Titiana a eu 18 ans en avril; maintenant qu’elle a l’habitude de gérer sa maladie, elle doit faire face à un nouveau défi à cause de son âge : celui de passer aux soins pour adultes à l’Hôpital général de Montréal.
Préparer la transition : un processus savamment orchestré
Bien avant ses 18 ans, Tatiana a été préparée pour le jour où elle ne pourrait plus être soignée à l’Hôpital de Montréal pour enfants; progressivement, elle a pris de plus en plus de responsabilités pour s’occuper elle-même de sa maladie. « Ça s’est fait lentement, explique-t-elle. J’ai commencé par faire moi-même le suivi de mes médicaments, puis à partir de 16 ans, je suis venue seule à mes rendez-vous.
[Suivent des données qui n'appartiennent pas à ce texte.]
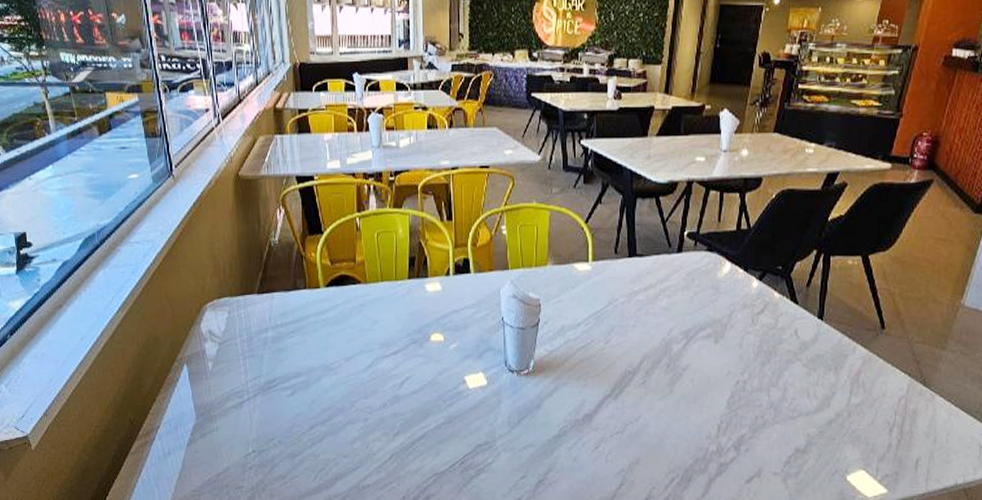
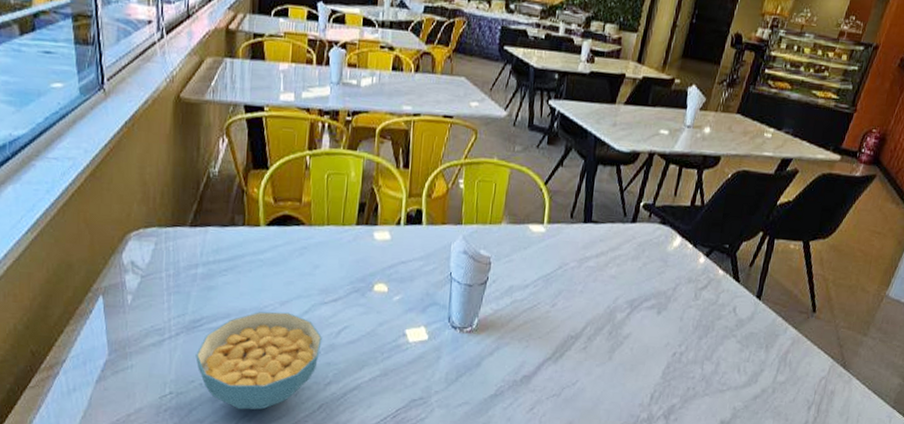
cereal bowl: none [273,368,387,464] -> present [195,311,322,410]

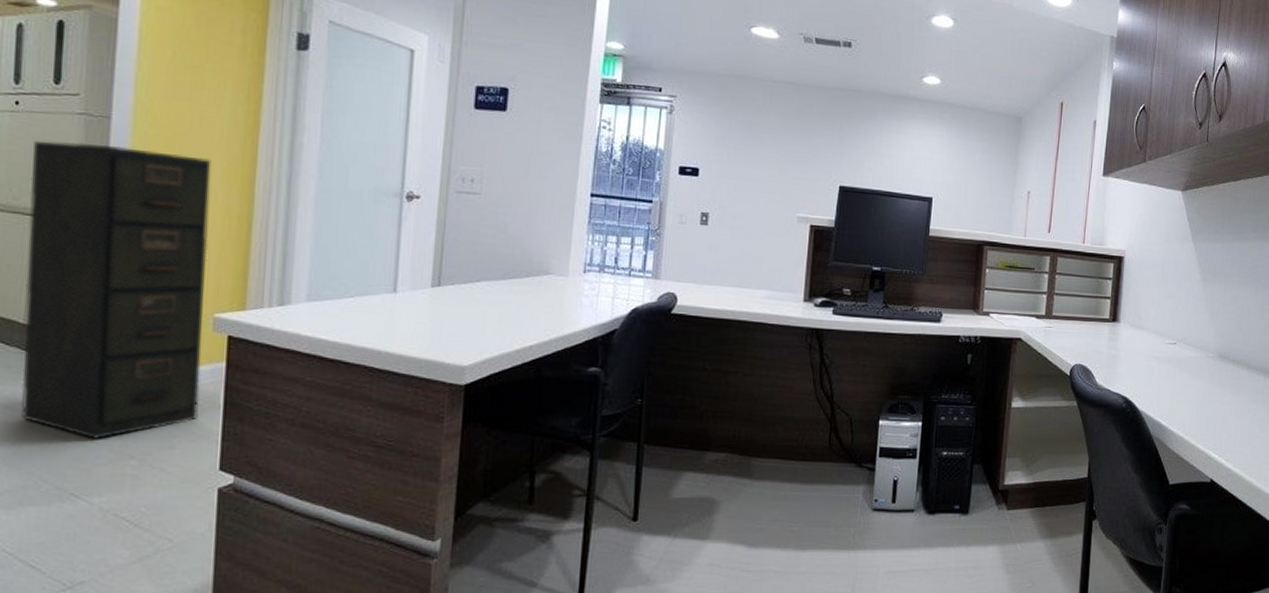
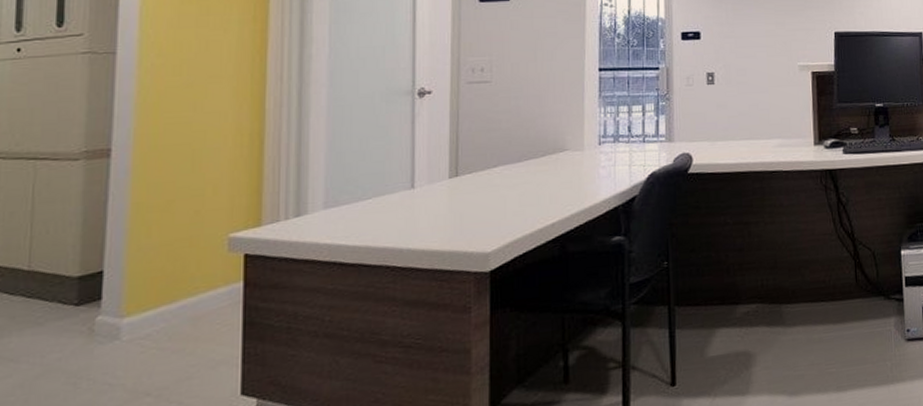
filing cabinet: present [21,140,212,439] -> none [27,80,220,381]

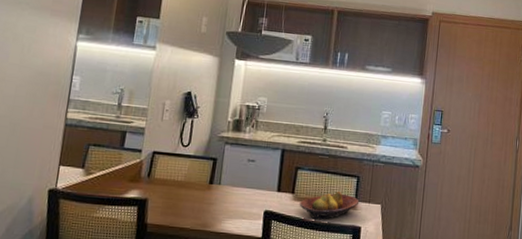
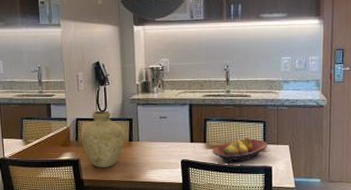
vase: none [154,145,207,212] -> present [81,110,125,168]

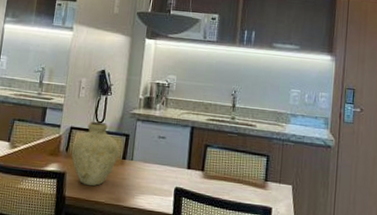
fruit bowl: present [212,137,268,164] -> none [209,170,270,199]

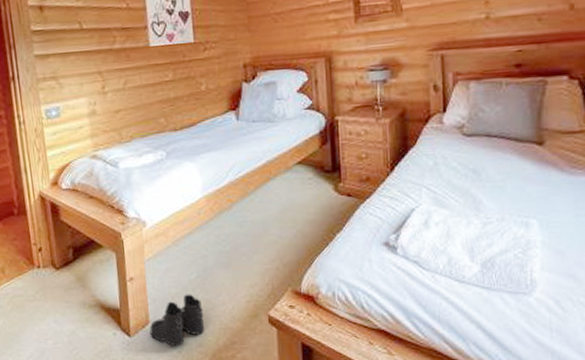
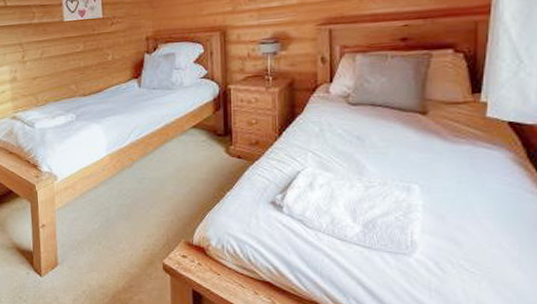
boots: present [149,294,205,347] -> none [58,241,106,287]

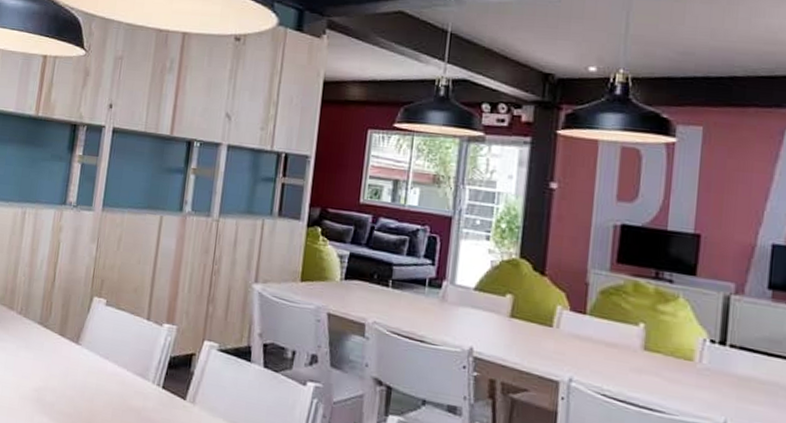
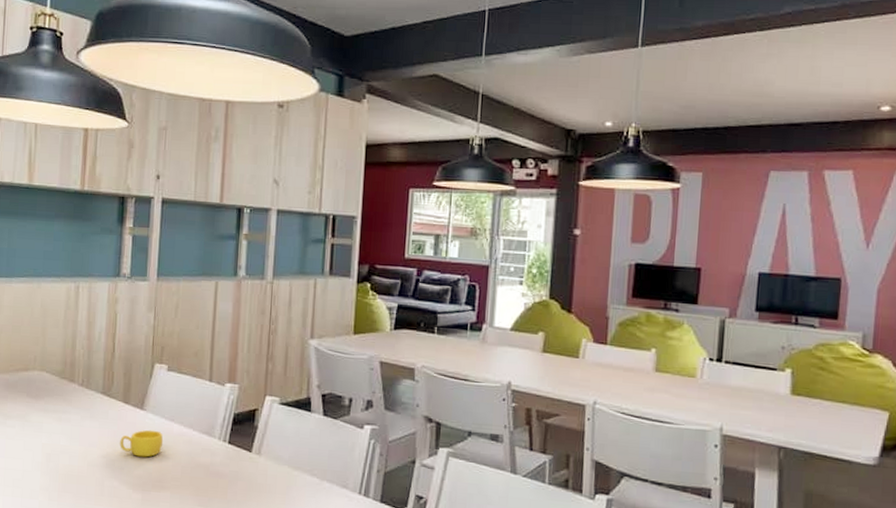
cup: none [52,365,97,395] -> present [120,430,164,457]

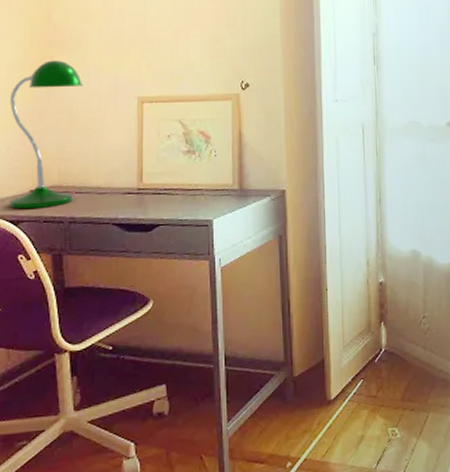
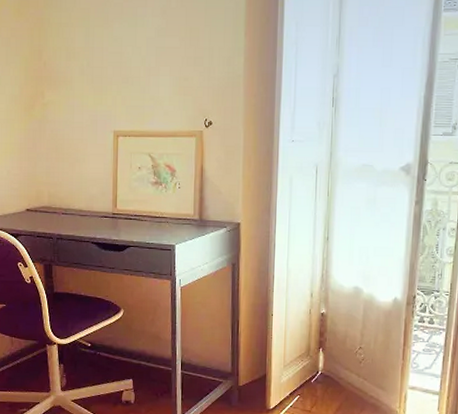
desk lamp: present [10,60,83,210] -> none [10,95,68,225]

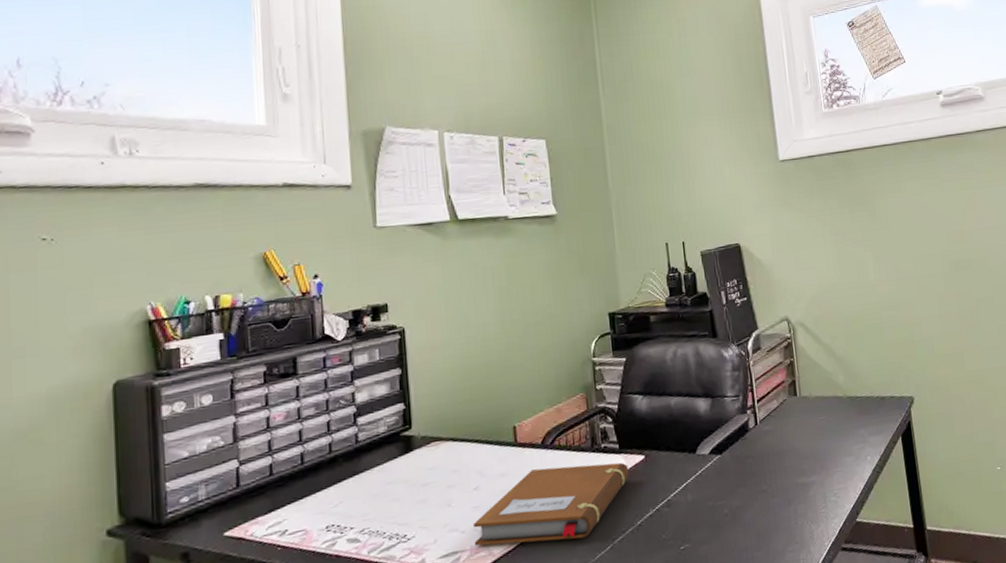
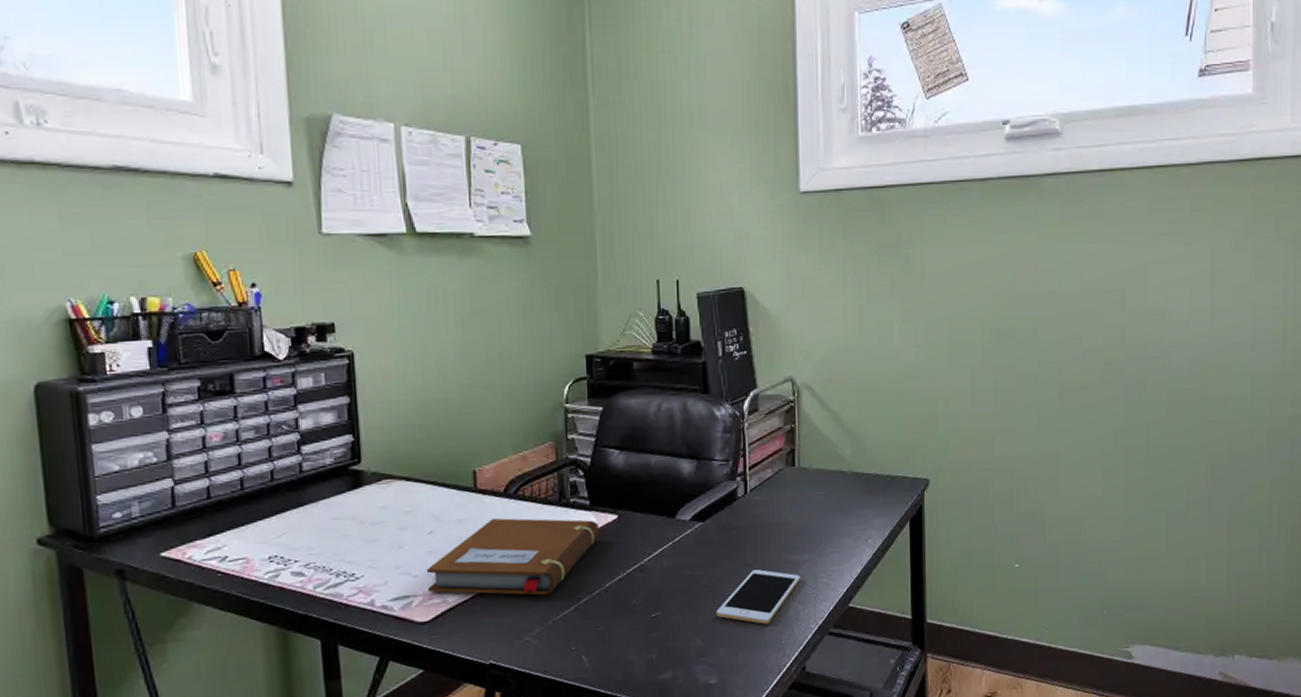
cell phone: none [738,494,811,547] -> present [716,569,800,624]

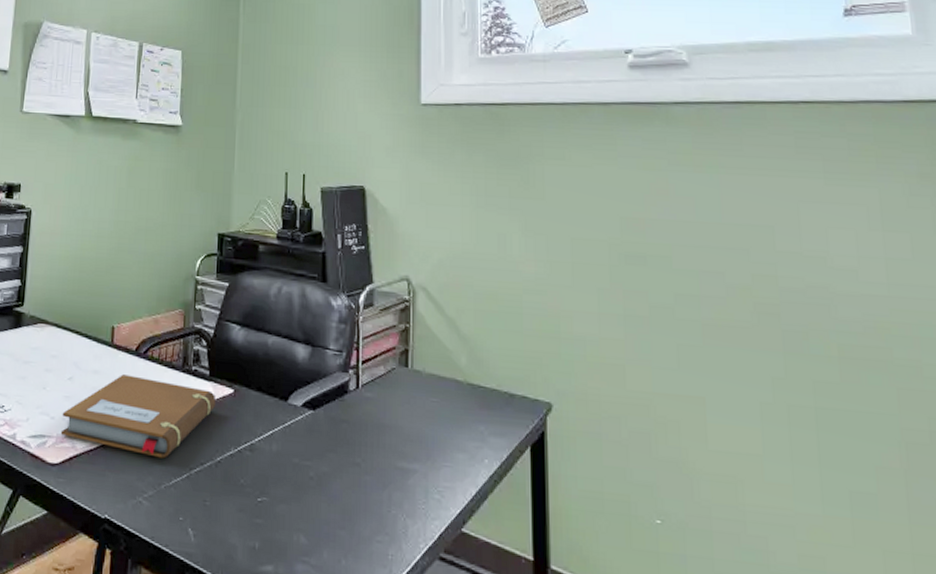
cell phone: present [716,569,800,624] -> none [321,470,410,533]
Maintenant, je m’occupe de presque tout ce qui a un lien avec mon lupus. »
« Le transfert progressif des responsabilités du parent au patient est important », explique sa pédiatre rhumatologue, la Dre Scuccimarri. « Nous tentons de faire en sorte que les patients et leur famille commencent tôt à penser à la transition vers les soins pour adultes afin que la transition se fasse le plus facilement possible. »
C’est ce mois-ci que Tatiana a fait sa première visite dans un hôpital pour adultes, quand la Dre Scuccimarri et toute l’équipe de rhumatologie pédiatrique de l’Hôpital de Montréal pour enfants l’ont accompagnée à la Division de rhumatologie pour adultes de l’Hôpital général de Montréal pour rencontrer son nouveau médecin, le Dr Christian Pineau.
Ces visites entre collègues des divisions de rhumatologie pour adultes et enfants ont lieu chaque trimestre afin de mieux acclimater les patients à leur nouvel environnement, et d’officialiser le transfert des soins médicaux du patient au nouveau site.
« D’ordinaire, nous passons un après-midi à l’Hôpital général de Montréal et nous prenons le temps de parcourir les antécédents médicaux du patient avec la nouvelle équipe de rhumatologie. Puis, nous présentons la nouvelle équipe au patient et à sa famille », explique la Dre Gaëlle Chédeville, la pédiatre rhumatologue qui s’occupe de la coordination de ces visites. « Résultat : le patient est mieux préparé à son nouvel environnement, et il existe un plan clair pour l’avenir. »
Pour sa part, Tatiana accueille favorablement le changement et dit que son expérience l’a amenée à envisager une carrière dans le domaine de la santé. « J’aimerais devenir infirmière », dit-elle. Elle pense faire une demande d’admission au programme de sciences infirmières du Collège Vanier l’automne prochain.